---------- Passage to read ----------
Detention and Genocide in the Digital Age: Challenges posed by OSI

Reliance on OSI for Accountability Could Encourage Alternative Modes of Perpetration

OSI, particularly satellite imagery, has already been valuable for identifying detention sites that have been used in the context of alleged genocides and other international crimes. For example, regarding the situation in Xinjiang, journalists and human rights organisations deployed satellite imagery to uncover mass internment sites used by the Chinese government to detain Uyghurs and other Muslim minorities. In 2020, Buzzfeed News reported that it had used blacked out sections of Baidu Maps to find locations of internment camps by cross-referencing those areas onto other platforms like Google Earth and Planet. Further, in 2022, the OHCHR reported that more detention sites in Xinjiang had been identified through ‘public source satellite imagery’. In tandem with other evidence, these revelations from satellite imagery led multiple organisations and governments to condemn the acts against the Uyghurs by the Chinese government. China soon began to decommission some of its detention centres (which it calls ‘re-education camps’).
---------- Data ----------
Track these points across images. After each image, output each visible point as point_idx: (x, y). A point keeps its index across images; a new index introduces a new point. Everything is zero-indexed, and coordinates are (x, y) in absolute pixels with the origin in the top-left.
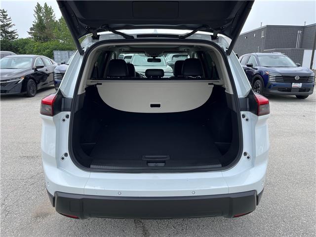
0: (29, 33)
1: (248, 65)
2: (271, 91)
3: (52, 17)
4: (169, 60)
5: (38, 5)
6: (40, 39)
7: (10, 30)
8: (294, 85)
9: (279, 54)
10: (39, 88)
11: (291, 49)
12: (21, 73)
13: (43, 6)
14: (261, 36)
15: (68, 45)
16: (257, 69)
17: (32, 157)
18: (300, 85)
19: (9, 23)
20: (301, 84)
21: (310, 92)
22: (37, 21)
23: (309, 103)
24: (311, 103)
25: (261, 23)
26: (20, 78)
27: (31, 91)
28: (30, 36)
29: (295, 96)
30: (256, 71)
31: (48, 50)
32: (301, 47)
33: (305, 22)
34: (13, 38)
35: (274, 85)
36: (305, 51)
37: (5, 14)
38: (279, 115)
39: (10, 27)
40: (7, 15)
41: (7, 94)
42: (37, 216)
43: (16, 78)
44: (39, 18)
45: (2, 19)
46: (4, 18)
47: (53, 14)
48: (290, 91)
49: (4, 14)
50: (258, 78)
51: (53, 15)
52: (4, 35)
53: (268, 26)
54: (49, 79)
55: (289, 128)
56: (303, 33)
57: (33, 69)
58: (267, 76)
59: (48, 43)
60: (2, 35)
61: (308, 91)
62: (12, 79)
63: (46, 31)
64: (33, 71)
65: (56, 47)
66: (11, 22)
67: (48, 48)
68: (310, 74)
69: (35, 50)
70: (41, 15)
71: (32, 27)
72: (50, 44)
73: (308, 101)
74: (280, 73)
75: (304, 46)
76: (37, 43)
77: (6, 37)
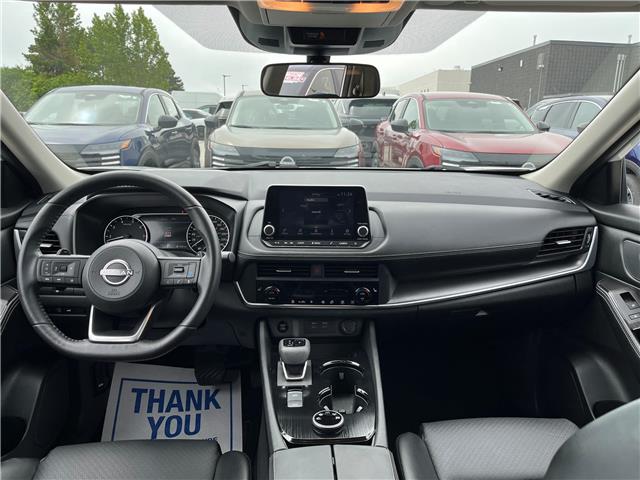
----------
---------- Data ----------
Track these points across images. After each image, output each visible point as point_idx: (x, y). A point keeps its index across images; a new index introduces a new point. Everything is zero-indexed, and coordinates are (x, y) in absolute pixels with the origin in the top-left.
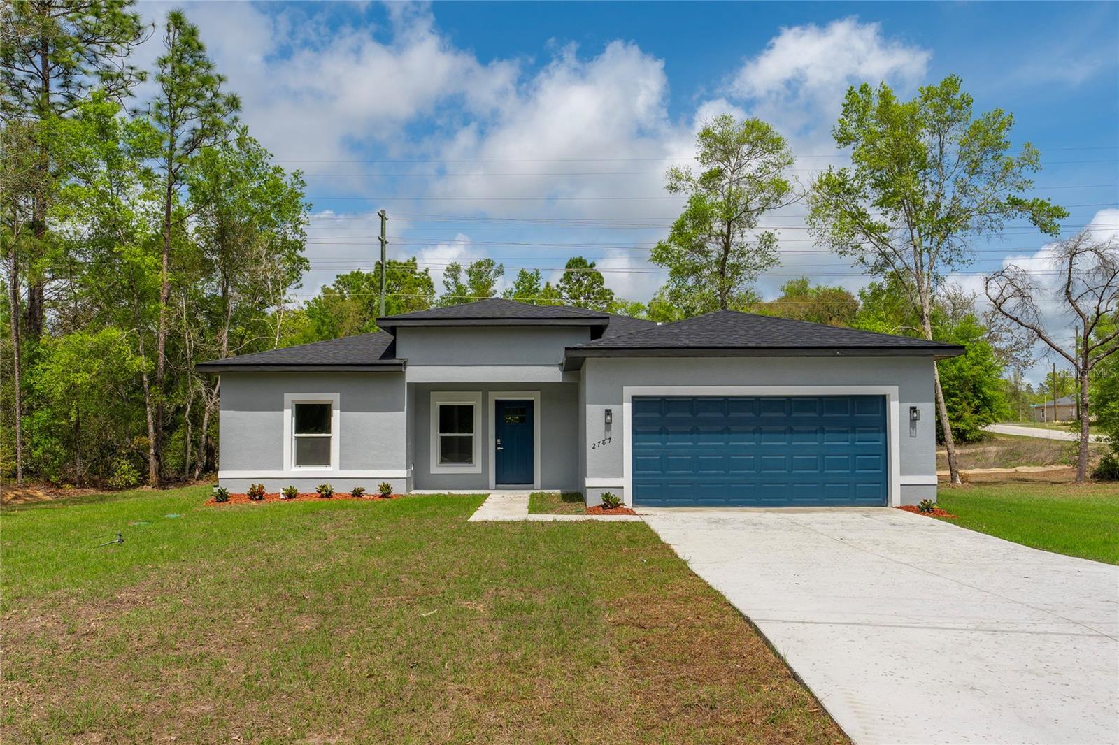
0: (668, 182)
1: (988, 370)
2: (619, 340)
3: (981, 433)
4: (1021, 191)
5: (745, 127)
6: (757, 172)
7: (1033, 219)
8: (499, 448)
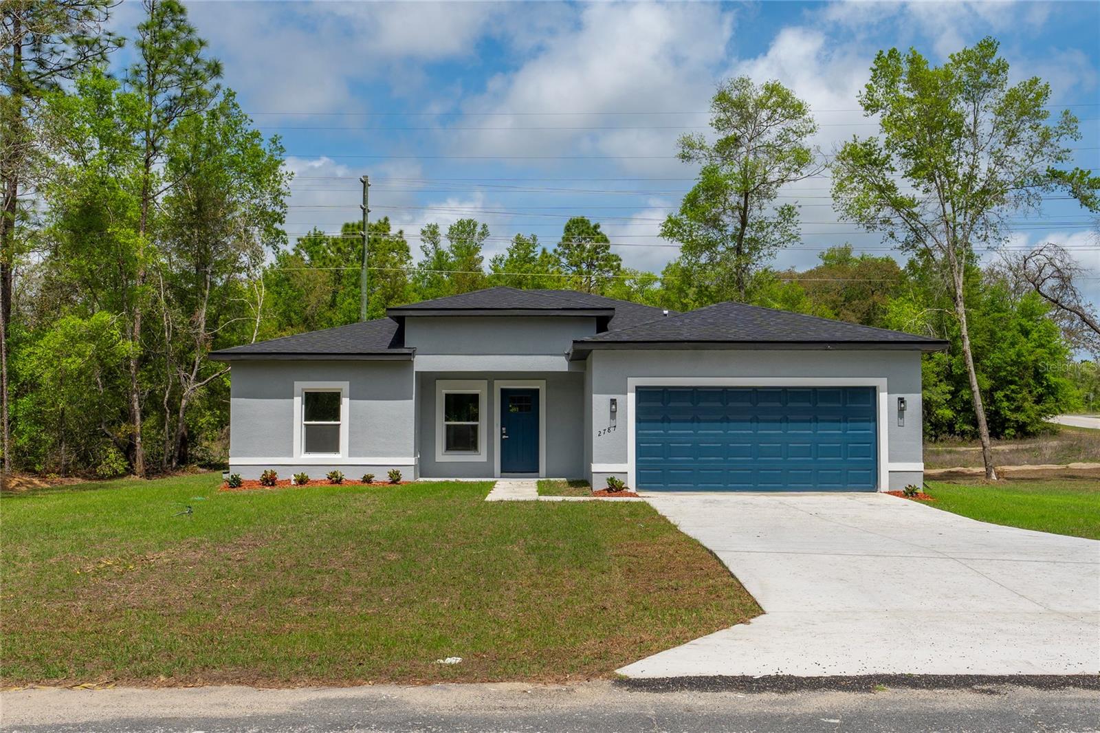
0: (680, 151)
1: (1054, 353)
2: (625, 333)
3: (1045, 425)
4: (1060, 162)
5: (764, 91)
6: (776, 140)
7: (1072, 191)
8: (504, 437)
----------
---------- Data ----------
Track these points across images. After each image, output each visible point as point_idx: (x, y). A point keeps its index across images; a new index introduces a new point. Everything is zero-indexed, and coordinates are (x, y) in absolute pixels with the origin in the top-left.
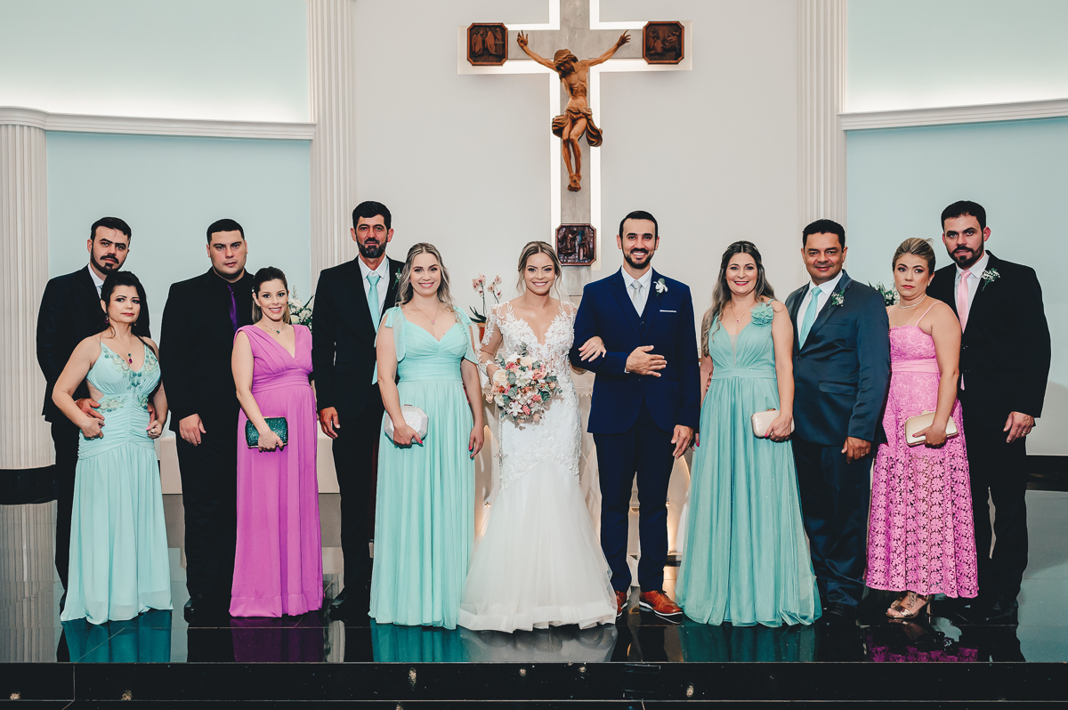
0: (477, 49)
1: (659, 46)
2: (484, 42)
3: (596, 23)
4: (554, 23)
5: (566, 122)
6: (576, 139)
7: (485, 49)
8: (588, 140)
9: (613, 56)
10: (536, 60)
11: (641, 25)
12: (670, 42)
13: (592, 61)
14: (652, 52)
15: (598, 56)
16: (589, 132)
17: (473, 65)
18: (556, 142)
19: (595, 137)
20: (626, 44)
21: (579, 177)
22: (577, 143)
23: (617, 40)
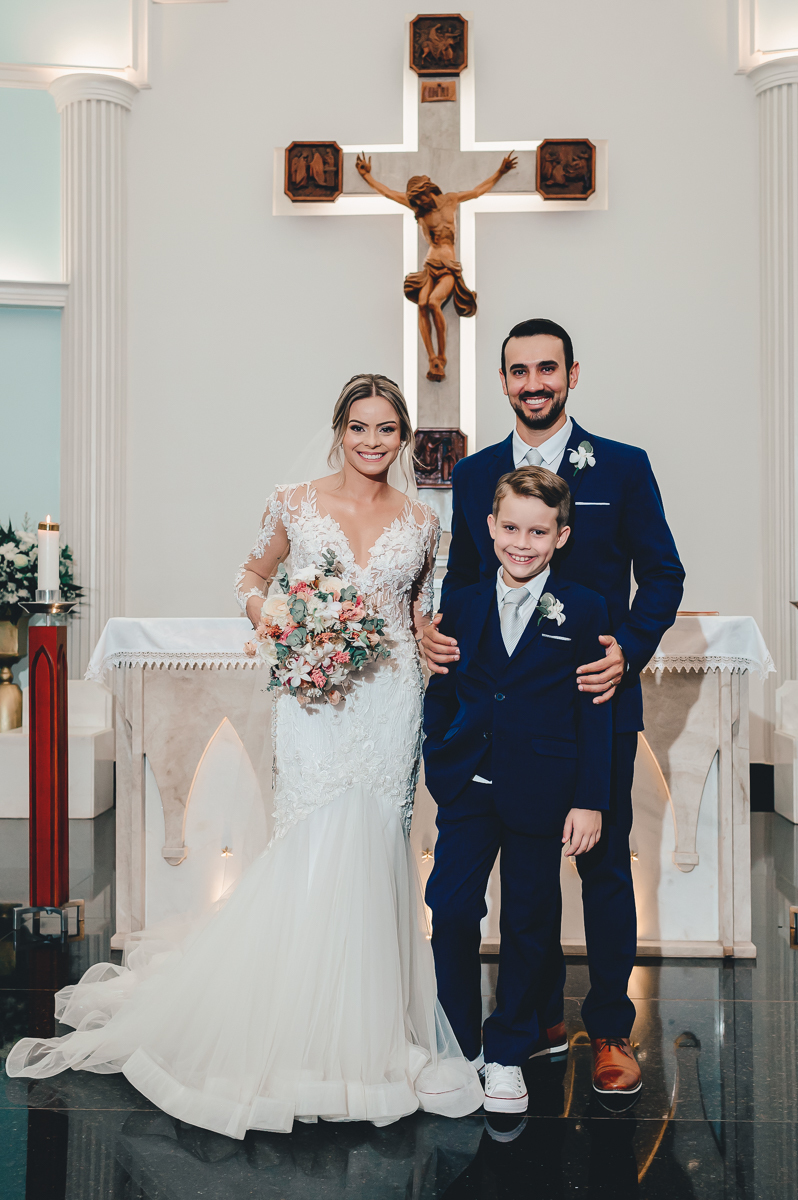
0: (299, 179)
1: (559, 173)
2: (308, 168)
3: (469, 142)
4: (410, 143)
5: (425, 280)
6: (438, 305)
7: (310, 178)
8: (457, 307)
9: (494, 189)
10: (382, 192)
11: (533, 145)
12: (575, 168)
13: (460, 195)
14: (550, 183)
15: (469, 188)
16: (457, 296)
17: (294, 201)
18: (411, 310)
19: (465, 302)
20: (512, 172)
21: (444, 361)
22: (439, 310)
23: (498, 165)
----------
Based on the passage about detention and genocide in the digital age, decide whether each statement agrees with it. Answer yes or no for each, and quote the words from the passage that settle it.
(a) In 2020, Buzzfeed News used blacked out sections of Baidu Maps to locate internment camps.
(b) The OHCHR identified more detention sites in Xinjiang through leaked government documents.
(c) China calls its detention centers "re-education camps."

Solution to the problem —
(a) Yes: "In 2020, Buzzfeed News reported that it had used blacked out sections of Baidu Maps to find locations of internment camps"
(b) No: "more detention sites in Xinjiang had been identified through ‘public source satellite imagery’"
(c) Yes: "which it calls ‘re-education camps’"